Uber users enraged after NYE price surge jumps by 800 per cent

Nicholas McCallum

Uber users across Australia are enraged with the "ride sharing" service after New Year's Eve surge pricing saw fares increase eight times normal amounts.

Sydney user Skye Shanahan took an Uber from the North Sydney foreshore to her home in Quakers Hill near Blacktown and was stung with a $720 charge. The trip would normally cost about $100.

"OK, everyone raves about who cheap Uber is, we'll give it a go," Ms Shanahan told 7 News.

"Even though it says higher rate, even it's $300, we're OK to pay that."

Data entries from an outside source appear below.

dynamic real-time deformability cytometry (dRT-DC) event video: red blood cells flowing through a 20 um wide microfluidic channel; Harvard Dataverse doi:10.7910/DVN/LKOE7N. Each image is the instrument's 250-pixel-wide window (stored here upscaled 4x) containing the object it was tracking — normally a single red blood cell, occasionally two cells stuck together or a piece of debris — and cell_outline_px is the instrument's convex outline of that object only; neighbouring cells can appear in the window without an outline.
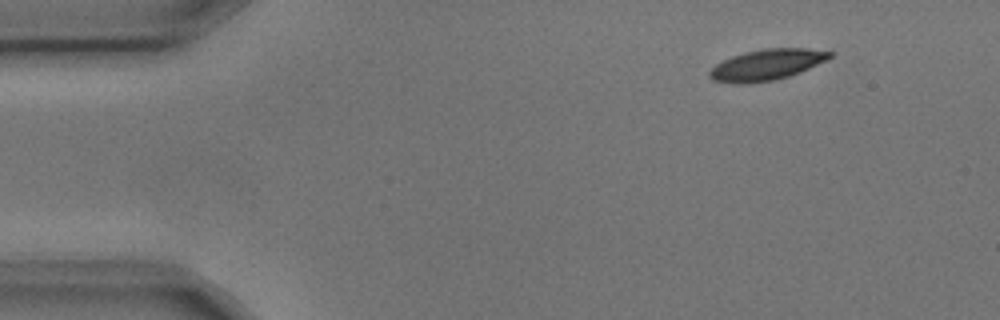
{"species": "common noctule bat (a hibernating species)", "species_latin": "Nyctalus noctula", "temperature_condition": "cold", "stored_images_in_passage": 2, "camera_frame_rate_fps": 3000, "um_per_image_px": 0.085, "animal": {"sex": "male", "body_mass_g": 17.9, "forearm_length_mm": 54.2}, "frame": {"image": 1, "passage_image": 2, "time_ms": 0.333, "image_size_px": [1000, 320], "cell_outline_px": [[832, 56], [800, 72], [776, 80], [744, 84], [736, 84], [712, 80], [708, 76], [708, 72], [716, 64], [732, 56], [744, 52], [764, 48], [808, 48], [832, 52]], "centroid_in_image_um": [65.12, 5.51], "position_along_channel_um": 19.9, "area_um2": 21.56}}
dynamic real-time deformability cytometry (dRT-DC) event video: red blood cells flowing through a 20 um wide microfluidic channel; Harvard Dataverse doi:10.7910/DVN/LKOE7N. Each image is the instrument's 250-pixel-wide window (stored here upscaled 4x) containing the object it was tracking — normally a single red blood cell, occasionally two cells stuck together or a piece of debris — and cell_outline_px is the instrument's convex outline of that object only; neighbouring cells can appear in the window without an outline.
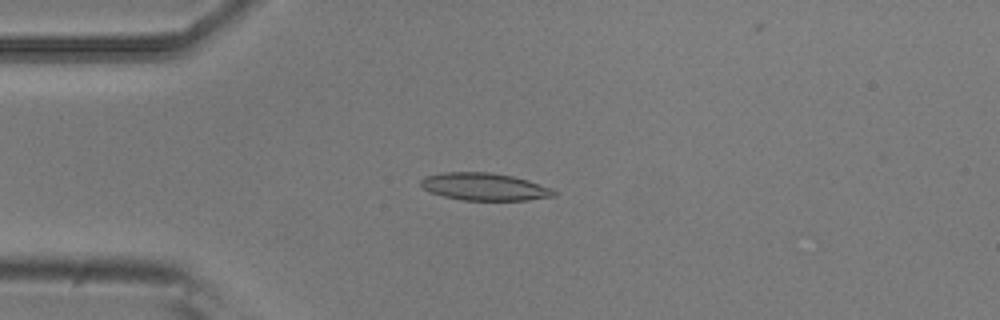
{"species": "common noctule bat (a hibernating species)", "species_latin": "Nyctalus noctula", "temperature_condition": "room temperature", "stored_images_in_passage": 7, "camera_frame_rate_fps": 3000, "um_per_image_px": 0.085, "animal": {"sex": "male", "body_mass_g": 20.5, "forearm_length_mm": 52.5}, "frame": {"image": 1, "passage_image": 4, "time_ms": 1.0, "image_size_px": [1000, 320], "cell_outline_px": [[556, 196], [528, 200], [460, 200], [444, 196], [432, 192], [424, 188], [420, 184], [420, 180], [424, 176], [444, 172], [488, 172], [512, 176], [528, 180], [552, 188], [556, 192]], "centroid_in_image_um": [41.19, 15.87], "position_along_channel_um": 43.8, "area_um2": 21.27}}
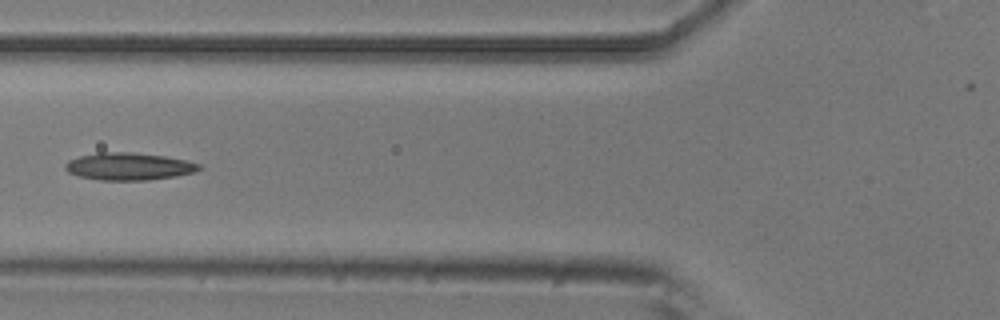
{"frame": {"image": 2, "passage_image": 6, "time_ms": 1.667, "image_size_px": [1000, 320], "cell_outline_px": [[200, 168], [196, 172], [176, 176], [148, 180], [100, 180], [80, 176], [68, 172], [64, 168], [64, 164], [68, 160], [80, 156], [100, 152], [132, 152], [164, 156], [184, 160], [200, 164]], "centroid_in_image_um": [10.93, 14.14], "position_along_channel_um": 114.9, "area_um2": 21.27}}
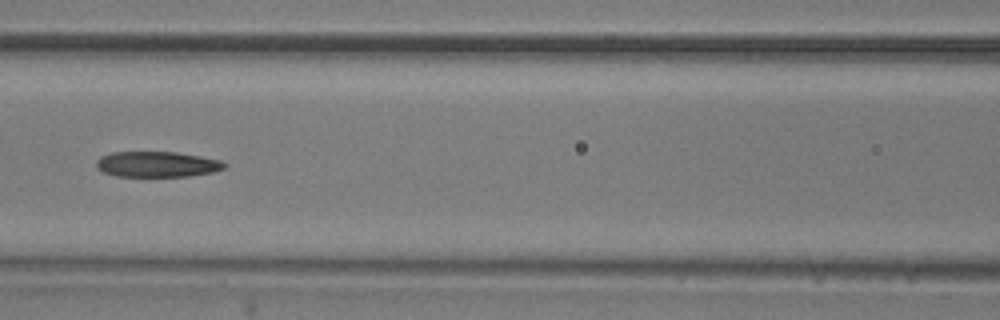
{"frame": {"image": 3, "passage_image": 7, "time_ms": 2.0, "image_size_px": [1000, 320], "cell_outline_px": [[228, 164], [224, 168], [212, 172], [188, 176], [116, 176], [104, 172], [96, 168], [96, 160], [100, 156], [112, 152], [176, 152], [200, 156], [220, 160]], "centroid_in_image_um": [13.33, 13.96], "position_along_channel_um": 153.3, "area_um2": 19.07}}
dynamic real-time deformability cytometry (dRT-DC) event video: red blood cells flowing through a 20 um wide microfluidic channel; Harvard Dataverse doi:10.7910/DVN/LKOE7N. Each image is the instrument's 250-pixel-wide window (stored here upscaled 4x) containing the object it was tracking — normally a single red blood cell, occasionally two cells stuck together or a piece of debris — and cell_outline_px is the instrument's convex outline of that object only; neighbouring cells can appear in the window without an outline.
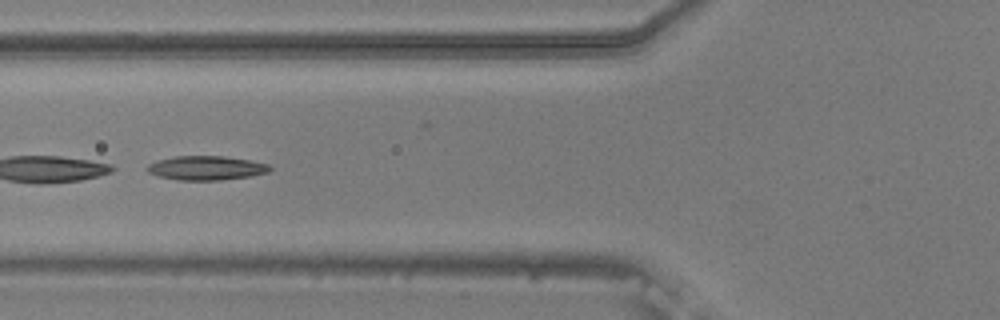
{"species": "common noctule bat (a hibernating species)", "species_latin": "Nyctalus noctula", "temperature_condition": "warm", "stored_images_in_passage": 52, "segment_of_instrument_passage": [2, 2], "camera_frame_rate_fps": 3000, "um_per_image_px": 0.085, "animal": {"sex": "male", "body_mass_g": 20.5, "forearm_length_mm": 52.5}, "frame": {"image": 1, "passage_image": 20, "time_ms": 6.333, "image_size_px": [1000, 320], "cell_outline_px": [[272, 168], [268, 172], [252, 176], [220, 180], [180, 180], [160, 176], [148, 172], [144, 168], [148, 164], [156, 160], [176, 156], [224, 156], [248, 160], [268, 164]], "centroid_in_image_um": [17.51, 14.27], "position_along_channel_um": 108.3, "area_um2": 17.22}}
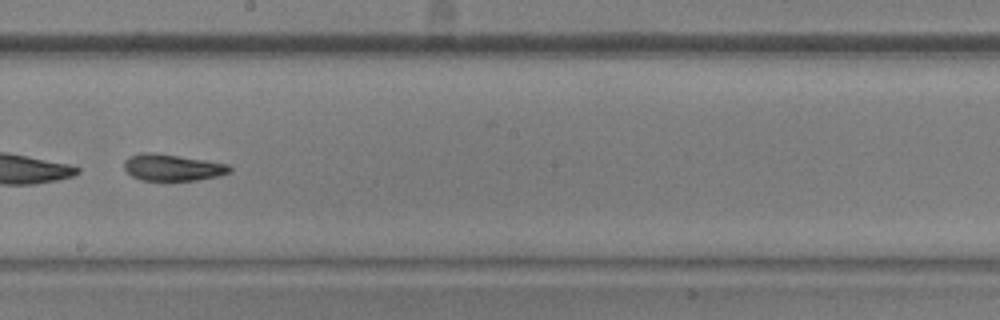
{"frame": {"image": 2, "passage_image": 30, "time_ms": 9.667, "image_size_px": [1000, 320], "cell_outline_px": [[232, 172], [216, 176], [196, 180], [140, 180], [132, 176], [124, 168], [124, 160], [128, 156], [140, 152], [156, 152], [228, 164], [232, 168]], "centroid_in_image_um": [14.62, 14.22], "position_along_channel_um": 233.6, "area_um2": 16.42}}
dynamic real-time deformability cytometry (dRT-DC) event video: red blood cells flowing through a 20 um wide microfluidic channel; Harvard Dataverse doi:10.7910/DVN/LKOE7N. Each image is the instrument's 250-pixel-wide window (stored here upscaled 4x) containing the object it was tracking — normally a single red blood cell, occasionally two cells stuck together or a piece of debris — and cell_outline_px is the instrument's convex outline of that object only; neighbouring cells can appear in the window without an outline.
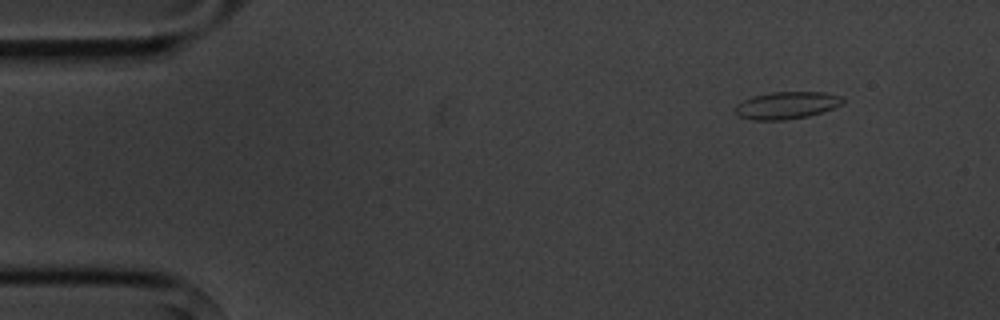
{"species": "common noctule bat (a hibernating species)", "species_latin": "Nyctalus noctula", "temperature_condition": "cold", "stored_images_in_passage": 4, "camera_frame_rate_fps": 3000, "um_per_image_px": 0.085, "animal": {"sex": "male", "body_mass_g": 20.1, "forearm_length_mm": 53.5}, "frame": {"image": 1, "passage_image": 1, "time_ms": 0.0, "image_size_px": [1000, 320], "cell_outline_px": [[844, 104], [808, 116], [784, 120], [752, 120], [740, 116], [736, 112], [736, 104], [752, 96], [772, 92], [824, 92], [844, 96]], "centroid_in_image_um": [66.9, 8.94], "position_along_channel_um": 18.1, "area_um2": 17.05}}
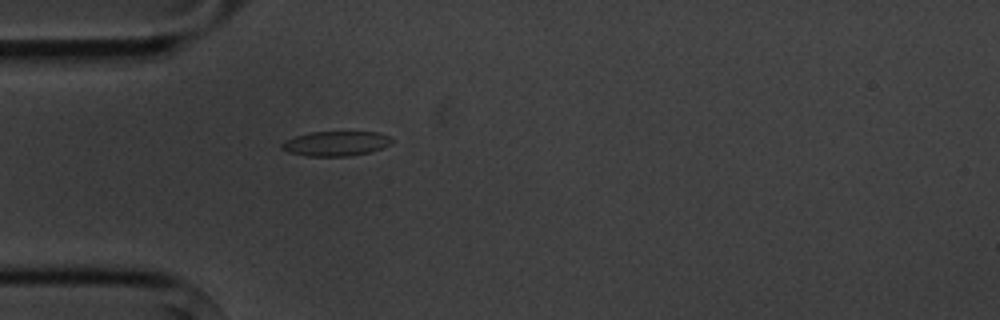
{"frame": {"image": 2, "passage_image": 4, "time_ms": 3.333, "image_size_px": [1000, 320], "cell_outline_px": [[392, 144], [372, 152], [352, 156], [304, 156], [288, 152], [280, 148], [280, 144], [284, 140], [308, 132], [380, 132], [388, 136], [392, 140]], "centroid_in_image_um": [28.54, 12.21], "position_along_channel_um": 56.5, "area_um2": 16.13}}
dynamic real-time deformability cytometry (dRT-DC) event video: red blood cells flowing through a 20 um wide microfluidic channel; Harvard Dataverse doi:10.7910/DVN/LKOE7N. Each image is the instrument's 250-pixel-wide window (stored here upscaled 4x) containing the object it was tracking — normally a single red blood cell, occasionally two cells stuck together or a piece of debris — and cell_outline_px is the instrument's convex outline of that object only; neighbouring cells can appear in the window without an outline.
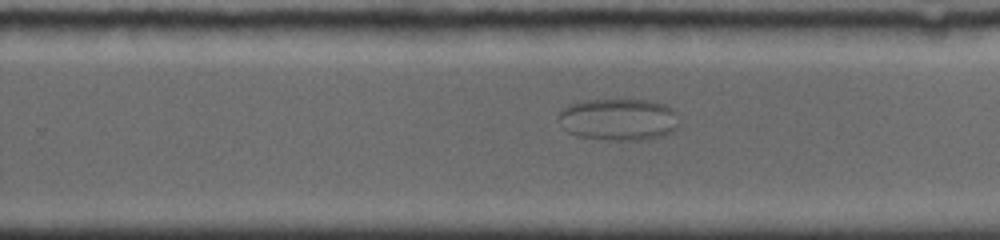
{"species": "common noctule bat (a hibernating species)", "species_latin": "Nyctalus noctula", "temperature_condition": "room temperature", "stored_images_in_passage": 52, "camera_frame_rate_fps": 4000, "um_per_image_px": 0.085, "animal": {"sex": "female", "body_mass_g": 19.0, "forearm_length_mm": 56.7}, "frame": {"image": 1, "passage_image": 38, "time_ms": 11.25, "image_size_px": [1000, 240], "cell_outline_px": [[680, 124], [672, 132], [664, 136], [640, 140], [612, 140], [576, 136], [568, 132], [564, 128], [556, 116], [568, 104], [584, 100], [648, 100], [664, 104], [672, 108], [676, 112]], "centroid_in_image_um": [52.59, 10.15], "position_along_channel_um": 277.2, "area_um2": 29.77}}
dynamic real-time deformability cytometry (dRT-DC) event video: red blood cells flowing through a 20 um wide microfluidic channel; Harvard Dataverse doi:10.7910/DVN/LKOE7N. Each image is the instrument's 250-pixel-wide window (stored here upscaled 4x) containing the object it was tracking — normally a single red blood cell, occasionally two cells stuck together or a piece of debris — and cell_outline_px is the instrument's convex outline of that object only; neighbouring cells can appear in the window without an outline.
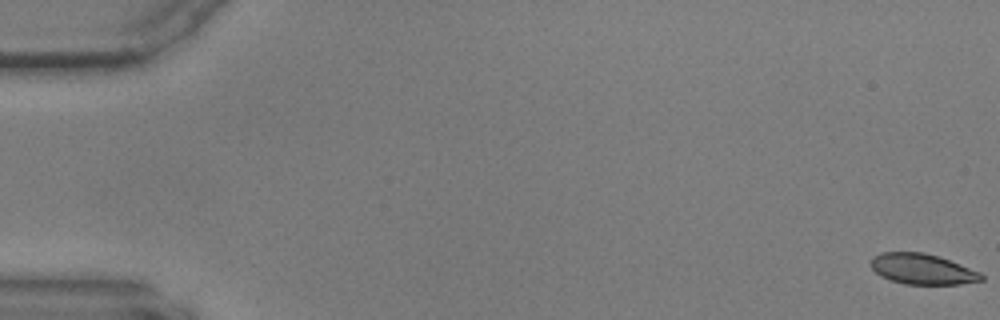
{"species": "common noctule bat (a hibernating species)", "species_latin": "Nyctalus noctula", "temperature_condition": "warm", "stored_images_in_passage": 12, "camera_frame_rate_fps": 3000, "um_per_image_px": 0.085, "animal": {"sex": "male", "body_mass_g": 17.9, "forearm_length_mm": 54.2}, "frame": {"image": 1, "passage_image": 1, "time_ms": 0.0, "image_size_px": [1000, 320], "cell_outline_px": [[984, 280], [960, 284], [904, 284], [880, 276], [872, 268], [872, 256], [880, 252], [924, 252], [948, 260], [980, 272], [984, 276]], "centroid_in_image_um": [78.39, 22.87], "position_along_channel_um": 6.6, "area_um2": 19.48}}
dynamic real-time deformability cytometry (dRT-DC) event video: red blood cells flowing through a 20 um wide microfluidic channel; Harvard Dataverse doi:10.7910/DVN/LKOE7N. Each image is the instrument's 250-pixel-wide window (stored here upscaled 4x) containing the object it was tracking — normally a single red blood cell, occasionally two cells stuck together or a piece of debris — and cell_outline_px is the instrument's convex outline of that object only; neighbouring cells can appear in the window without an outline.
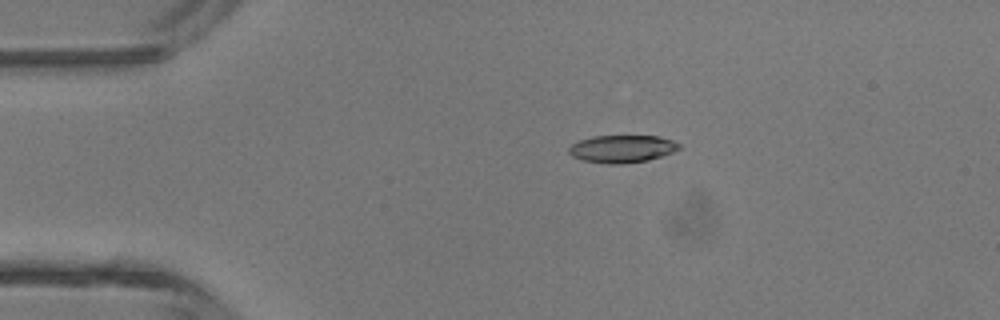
{"species": "common noctule bat (a hibernating species)", "species_latin": "Nyctalus noctula", "temperature_condition": "room temperature", "stored_images_in_passage": 2, "camera_frame_rate_fps": 3000, "um_per_image_px": 0.085, "animal": {"sex": "male", "body_mass_g": 13.3}, "frame": {"image": 1, "passage_image": 1, "time_ms": 0.0, "image_size_px": [1000, 320], "cell_outline_px": [[680, 148], [672, 152], [648, 160], [624, 164], [608, 164], [580, 160], [572, 156], [568, 152], [568, 148], [572, 144], [580, 140], [592, 136], [660, 136], [672, 140], [680, 144]], "centroid_in_image_um": [52.85, 12.65], "position_along_channel_um": 32.2, "area_um2": 17.74}}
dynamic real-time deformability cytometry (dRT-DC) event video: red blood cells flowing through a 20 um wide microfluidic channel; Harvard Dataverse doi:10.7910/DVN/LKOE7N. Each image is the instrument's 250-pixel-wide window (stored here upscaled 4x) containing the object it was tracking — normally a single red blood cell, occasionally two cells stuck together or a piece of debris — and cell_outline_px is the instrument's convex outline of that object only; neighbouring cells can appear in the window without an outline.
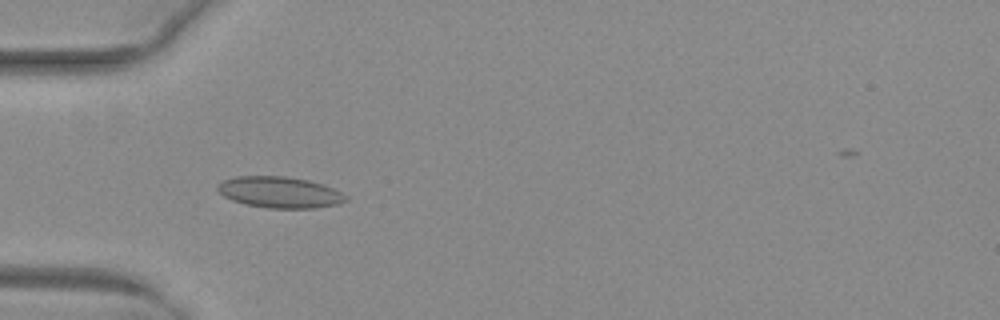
{"species": "common noctule bat (a hibernating species)", "species_latin": "Nyctalus noctula", "temperature_condition": "warm", "stored_images_in_passage": 41, "camera_frame_rate_fps": 3000, "um_per_image_px": 0.085, "animal": {"sex": "female", "body_mass_g": 29.2, "forearm_length_mm": 56.3}, "frame": {"image": 1, "passage_image": 6, "time_ms": 1.667, "image_size_px": [1000, 320], "cell_outline_px": [[348, 200], [340, 204], [316, 208], [268, 208], [244, 204], [232, 200], [224, 196], [216, 188], [216, 184], [224, 180], [236, 176], [284, 176], [308, 180], [324, 184], [348, 196]], "centroid_in_image_um": [23.79, 16.35], "position_along_channel_um": 61.2, "area_um2": 23.47}}
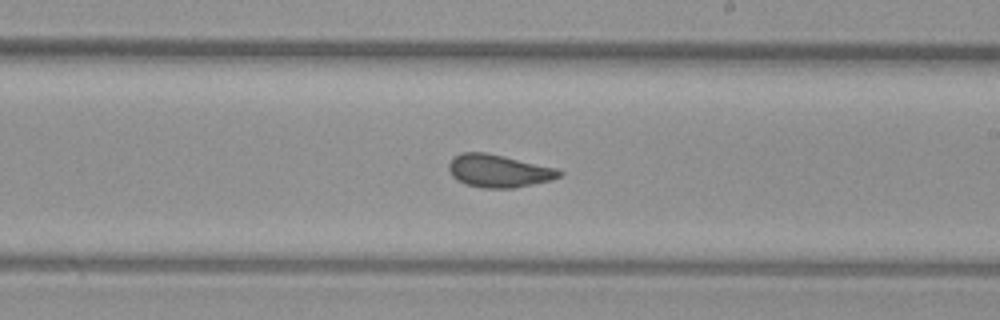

Uber sent an email to users on New Year's Eve to warn about surge pricing. Source: Supplied

However, when she arrived at the end of her 50-minute journey, Ms Shanahan saw the massive charge on her credit card, despite her driver allegedly telling her and her friends "it's not going to cost a lot of money".

"We put our faith in him," Ms Shanahan said.

Uber has since offered $180 credit.

Perth man Kris Keen was another user stung by the surge, telling News Corp his normal $40 ride jumped to $330 in the peak hours after midnight.

The 'dynamic pricing' peak periods from Uber. Source: Supplied

Many more complaints filled the company's Facebook page, with one man enraged he paid $106 for a 12-minute ride.

"What a way to bring in the new year. Thanks uber! My resolution will be to avoid this service in 2016 (sic)," he wrote.

Moderators on the page were prompt to respond to complaints, saying, "Dynamic pricing encourages more drivers to get on the road so everyone can get a ride."

"Keep checking your app. The pricing can change quickly! You can also fare split with friends to keep your ride low-cost."

But the expensive lesson in free-market economics did not come without warning.

Uber sent an email to users on New Year's Eve warning of surge pricing peak times from 12am to 4am and how to avoid the exorbitant charges.

In addition, the Uber app allows users to calculate their fares before pick up and includes an alert system to inform customers when surges drop off.